The following steps are involved in blood sampling:
- The healthcare provider first cleans the site using an antiseptic.
- The elastic band will then be wrapped around your arm. As a result, the vein swells with blood.
- Gently a needle syringe will be inserted into your vein (iv) and draw a sufficient amount of blood.
- The needle is removed when the tube is full.
- To stop the bleeding, the elastic band is removed and the puncture site is covered with sterile gauze.
- When the needle goes in or out, you may feel a slight sting. This usually takes under five minutes.
Your doctor will most likely schedule your test for very early in the morning when ACTH levels are at their peak.
Before your test, your doctor will advise you not to take any steroid medications. These can have an impact on the accuracy of the results.
The Risks of an ACTH Test
Blood tests are usually tolerated well. Because some patients have large or small veins, which may make getting a blood sample more difficult. However, the risks associated with blood tests such as the ACTH hormone test are relatively rare.
The following are unordinary risks of having blood drawn:
- Excessive bleeding
- Feeling dizzy or fainting
- Hematoma (blood accumulation beneath the skin)

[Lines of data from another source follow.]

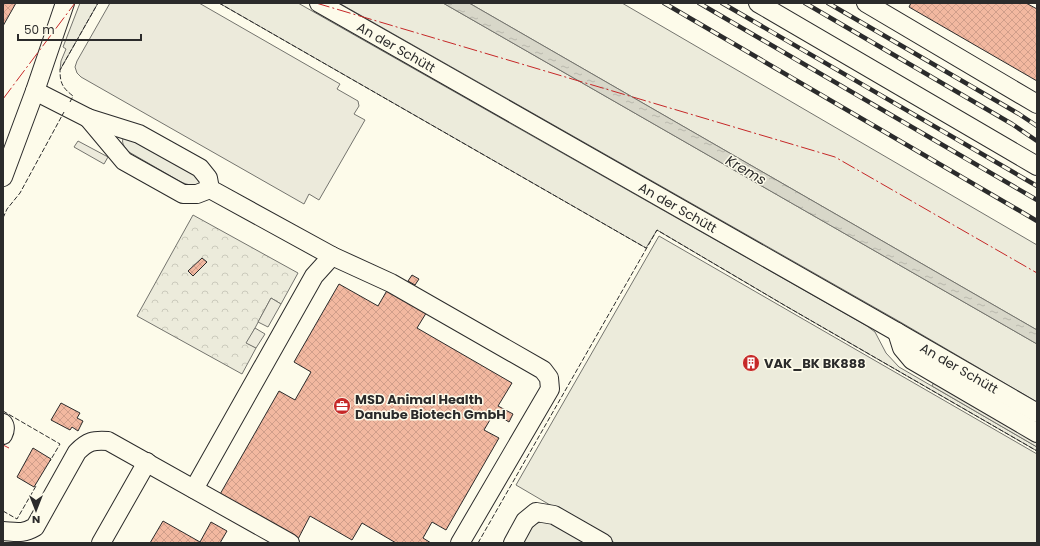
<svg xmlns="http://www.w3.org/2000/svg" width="1040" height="546" font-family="Poppins,sans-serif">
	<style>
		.grass { fill: #ecebdb; stroke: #74746e }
		.forest { fill: url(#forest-crowns); stroke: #74746e }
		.parking { fill: #eceadb; stroke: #74746e }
		.water { fill: url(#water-ripples); stroke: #74746e }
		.building { fill: url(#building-cross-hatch); stroke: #2b2b2b }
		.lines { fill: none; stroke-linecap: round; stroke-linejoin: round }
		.minor-casing { stroke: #2b2b2b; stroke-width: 20 }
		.minor { stroke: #fdfbea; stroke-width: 18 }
		.rail-casing { stroke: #2b2b2b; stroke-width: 4.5 }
		.rail { stroke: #fdfbea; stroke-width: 3; stroke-dasharray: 9; stroke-linecap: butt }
		.fence { stroke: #2b2b2b; stroke-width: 1; stroke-dasharray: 5 2; stroke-linecap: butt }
		.power { stroke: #c62828; stroke-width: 1; stroke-dasharray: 14 3 2 3; stroke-linecap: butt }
		.labels { text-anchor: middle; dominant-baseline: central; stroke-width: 3; stroke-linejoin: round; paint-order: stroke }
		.street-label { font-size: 13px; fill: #2b2b2b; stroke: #fdfbea }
		.poi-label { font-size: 13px; font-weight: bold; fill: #2b2b2b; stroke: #fdfbea; text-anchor: start }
		.water-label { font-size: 14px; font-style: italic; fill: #2b2b2b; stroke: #fdfbea }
	</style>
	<defs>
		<pattern id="forest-crowns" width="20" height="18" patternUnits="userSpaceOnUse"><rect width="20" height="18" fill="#ecebdb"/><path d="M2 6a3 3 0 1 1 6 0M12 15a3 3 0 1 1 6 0" fill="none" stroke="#cbcabc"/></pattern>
		<pattern id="water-ripples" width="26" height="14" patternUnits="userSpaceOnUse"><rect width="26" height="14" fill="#d8d7c9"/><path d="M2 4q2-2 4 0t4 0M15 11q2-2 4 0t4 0" fill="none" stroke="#bab9ad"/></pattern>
		<pattern id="building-cross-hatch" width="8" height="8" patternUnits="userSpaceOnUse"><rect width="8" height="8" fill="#f2b8a0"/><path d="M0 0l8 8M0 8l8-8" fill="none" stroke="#d09e8a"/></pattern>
	</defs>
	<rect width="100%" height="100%" fill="#fdfbea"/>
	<!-- grass -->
	<g class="grass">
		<path d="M80,3H98L60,70L61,61L66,49L63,47Z"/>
		<path d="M219,3H298L867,326L875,332L886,353L899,367L1037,447V451L784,305L657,230L646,248Z"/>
		<path d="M339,3H443L1037,344V402L902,323Z"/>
		<path d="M469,3H622L1037,245V330Z"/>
		<path d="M124,137H137L200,179V184C193,186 188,185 181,182L129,152C125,148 120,142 124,137Z"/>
		<path d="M659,236L1037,454V543H615L516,485Z"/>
		<path d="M543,521L553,522L589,543H519L535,524Z"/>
	</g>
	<!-- forest -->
	<path class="forest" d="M193,215L298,273L281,304L271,298L247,343L256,348L242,374L137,316Z"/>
	<!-- parking -->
	<g class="parking">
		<path d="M110,3H199L340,84L337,89L358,101L359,106L354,114L365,120L319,200L309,194L304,204L81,77L77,73L75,67L77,61Z"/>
		<path d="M78,141L108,157L104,164L74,147Z"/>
		<path d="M271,298L281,304L268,327L258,322Z"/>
		<path d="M255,328L265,334L256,348L246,343Z"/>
		<path d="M936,378L1037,437V447L932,386Z"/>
	</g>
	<!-- water -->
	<path class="water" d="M443,3H469L1037,330V344Z"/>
	<!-- building -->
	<g class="building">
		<path d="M3,3H16L3,26Z"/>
		<path d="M911,3H1026L1037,9V81L909,7Z"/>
		<path d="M202,258L207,262L193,276L188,271Z"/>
		<path d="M412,275L419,279L415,285L408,281Z"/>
		<path d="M339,284L378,306L389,287L428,310L417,328L512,383L498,406L513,414L509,422L494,413L484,430L499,438L446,530L432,522L423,538L431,543H396L362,523L352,540L310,516L297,541L219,496L279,391L295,400L311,372L294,362Z"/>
		<path d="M749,355L758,360L753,371L744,366Z"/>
		<path d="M61,403L80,413L77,418L83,421L78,431L72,427L70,430L51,420Z"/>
		<path d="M33,448L51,459L34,487L17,477Z"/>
		<path d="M163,521L200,542L211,522L227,531L220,543H150Z"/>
	</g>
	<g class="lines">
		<!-- minor casing -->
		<g class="minor-casing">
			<g id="minor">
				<path id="s1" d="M319,3L897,332L1037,413"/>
				<path d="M758,3L1037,166"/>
				<path d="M866,3L1037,104"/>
				<path d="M35,91L88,118L139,134L200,168L208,178L210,189L332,256L391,283L543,370L549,378L550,389L460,543"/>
				<path d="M88,118L124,161L183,194H197L210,189"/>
				<path d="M3,177L35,91L65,3"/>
				<path d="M897,332L902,348L912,360L1037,433"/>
				<path d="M3,423C6,427 5,431 3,435"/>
				<path d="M194,489L314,276L332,256"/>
				<path d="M3,531C17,532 23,534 35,527L77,452C88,441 93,440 108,441L290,543"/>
				<path d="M101,543L147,462"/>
				<path d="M513,543L525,521L536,512L554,515L603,543"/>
			</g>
		</g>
		<!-- minor -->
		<use href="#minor" class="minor"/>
		<!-- rail casing -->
		<g class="rail-casing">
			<g id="rail">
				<path d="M664,3L1037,221"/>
				<path d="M699,3L1037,200"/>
				<path d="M722,3L1037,186"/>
				<path d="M805,3L1012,124L1037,141"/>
				<path d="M828,3L1019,114L1037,126"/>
			</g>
		</g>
		<!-- rail -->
		<use href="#rail" class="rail"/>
		<!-- fence -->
		<g class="fence">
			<path d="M219,3L646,248"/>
			<path d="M70,102L73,96C63,88 60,84 60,70L98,3"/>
			<path d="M3,218L7,209L20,193L64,112"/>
			<path d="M3,411L60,444L50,461"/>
			<path d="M3,511L17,519L36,486"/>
			<path d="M478,543L657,230L784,305L1037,451"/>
		</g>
		<!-- power -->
		<g class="power">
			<path d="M316,3L835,157L1037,273"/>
			<path d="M3,99L75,3"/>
			<path d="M3,445L9,448"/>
		</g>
	</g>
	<!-- icons -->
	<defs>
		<g id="building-disc" transform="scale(0.9)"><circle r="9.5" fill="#c62828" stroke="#fdfbea"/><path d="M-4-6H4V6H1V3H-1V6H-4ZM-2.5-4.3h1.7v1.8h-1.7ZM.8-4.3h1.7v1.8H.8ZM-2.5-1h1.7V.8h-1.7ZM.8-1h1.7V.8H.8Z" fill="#fff"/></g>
		<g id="office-disc" transform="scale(0.9)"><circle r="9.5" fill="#c62828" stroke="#fdfbea"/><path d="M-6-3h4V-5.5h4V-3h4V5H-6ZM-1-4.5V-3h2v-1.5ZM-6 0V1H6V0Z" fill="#fff"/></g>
	</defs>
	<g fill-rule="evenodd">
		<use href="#building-disc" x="751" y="363"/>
		<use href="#office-disc" x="342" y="406"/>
	</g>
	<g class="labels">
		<!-- street labels -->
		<g class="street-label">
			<text stroke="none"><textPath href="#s1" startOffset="89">An der Schütt</textPath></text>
			<text stroke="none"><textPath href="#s1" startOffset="413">An der Schütt</textPath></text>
			<text stroke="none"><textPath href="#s1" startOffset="737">An der Schütt</textPath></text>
		</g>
		<!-- poi labels -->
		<g class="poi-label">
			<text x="764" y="363">VAK_BK BK888</text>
			<text x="355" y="399">MSD Animal Health<tspan x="355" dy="15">Danube Biotech GmbH</tspan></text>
		</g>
		<!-- water labels -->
		<g class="water-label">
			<text transform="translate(746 170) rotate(30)">Krems</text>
		</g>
	</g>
	<!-- border -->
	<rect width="1040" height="546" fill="none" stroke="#2b2b2b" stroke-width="8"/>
	<!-- north arrow -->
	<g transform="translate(36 510) rotate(180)" stroke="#fdfbea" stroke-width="3" paint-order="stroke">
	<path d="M0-3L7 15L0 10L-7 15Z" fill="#2b2b2b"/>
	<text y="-6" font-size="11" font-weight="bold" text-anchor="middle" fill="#2b2b2b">N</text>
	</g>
	<!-- scale -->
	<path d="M18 34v6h123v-6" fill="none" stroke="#2b2b2b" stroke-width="2"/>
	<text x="24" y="34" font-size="12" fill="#2b2b2b" stroke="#fdfbea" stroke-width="3" paint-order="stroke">50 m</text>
</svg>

- infection at the location
ACTH levels in the normal range are 7.2−63.3 pg/mL.
High level of ACTH
In case of ACTH results are higher than normal may indicate:
- The adrenal glands do not produce enough hormones (congenital adrenal hyperplasia).
- Cortisol production by the adrenal glands is insufficient (Addison disease).
- One or more endocrine glands are overactive or have developed a tumour (multiple endocrine neoplasia type I)
- The pituitary gland produces too much ACTH (Cushing disease), which is usually caused by a non-cancerous pituitary tumour.
- A rare type of tumor (lung, thyroid, or pancreas) that produces excessive ACTH (ectopic Cushing syndrome).
Low level of ACTH
A lower-than-normal ACTH level may indicate:
- ACTH production is suppressed by glucocorticoid medications (most common).
- A normal reaction to the low-dose dexamethasone suppression test.
- The pituitary gland produces insufficient hormones, such as ACTH (hypopituitarism).
- Adrenal gland tumor that produces excessive cortisol.
Some drugs and conditions, such as insulin, amphetamines, metoclopramide, and levodopa can cause an increase in ACTH levels.
Dexamethasone and other cortisol-like drugs (including hydrocortisone, prednisone, prednisolone, and methylprednisolone) cause ACTH to fall, as does the progestational drug megestrol acetate, which is used in various cancer treatments.
Stress can significantly increase ACTH secretion, particularly during childbirth or psychotic illness.
While ACTH is used to diagnose primary adrenal insufficiency (Addison disease), the ACTH stimulation test is the preferred diagnostic test.
ACTH diseases can be difficult to diagnose. Before diagnosis, your doctor may need to confirm the results by ordering additional lab tests and performing a physical screening.